There is also some potential for better integrated health and booking data to be used to improve the role of short jail stays in linking multisystem members to services that improve their wellbeing through better health outcomes and lower recidivism; a booking in the county jail can serve as an additional potential opportunity for service providers to find and reach hard-to-engage populations for services offered far outside the jail. In pilot work we are currently leading with an MCO in one county jail, care management staff are excited about the simple ability to use a short jail stay as an opportunity to meet with a member they have been unable to reach.
Across the courts and corrections continuum, officials, administrators and service providers operate with an incomplete picture of multisystem members. Despite the potential for better cross-system decision-making, investments in efforts to better use combined criminal justice and health data are limited. Basic criminal justice and health data remains disconnected even when policies require integration for simple program administration purposes –though all states have regulations in place to ensure that Medicaid enrollment is not active during incarceration, fewer than half even have the basic electronic and automated systems to operationalize those regulations.
A valuable, whole-person view of multisystem members is lacking across the board:
- Courts lack information about diagnoses and treatment history, which can be useful to facilitate diversion to community services in lieu of short stays for certain charges and for members with specific conditions.
- County corrections systems, including jail administrators and jail health providers, lack basic information about the health status of people incarcerated in order to provide proper care during incarceration; they also lack information about population health trends among multisystem members, which is important for planning and preparedness.

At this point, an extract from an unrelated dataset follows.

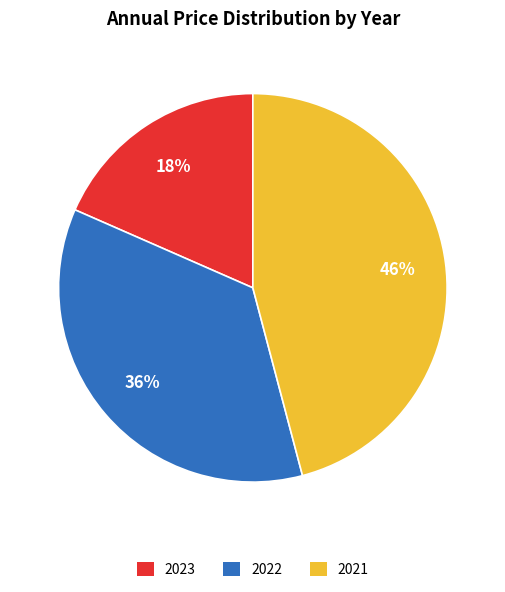

Does any single category account for the majority?

No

- MCOs and community health providers operate without knowing who is (or has been) incarcerated, leaving them unable to support needs at re-entry; further, they unable to incorporate incarceration patterns into a whole-person view of the members needs for specific forms of treatment and other community supports
- All state and community leaders lack a holistic understanding of the health status and incarceration patterns of the short stay population – impeding the development of new insights about potential high value interventions that might be used to improve outcomes for multisystem members, particularly through more support via Medicaid managed care networks and dollars.
What comes next
Better use of combined criminal justice and health information is the first step in reducing the number of short stays and improving the impact of the short stays that continue to occur. Today, even basic information about health status is not shared with courts or corrections agencies, though it is relevant to many of their decisions and services. Similarly, basic information about criminal justice involvement is not shared with health providers well positioned to use that information to inform care delivery decisions as well as pathways through the courts and corrections system.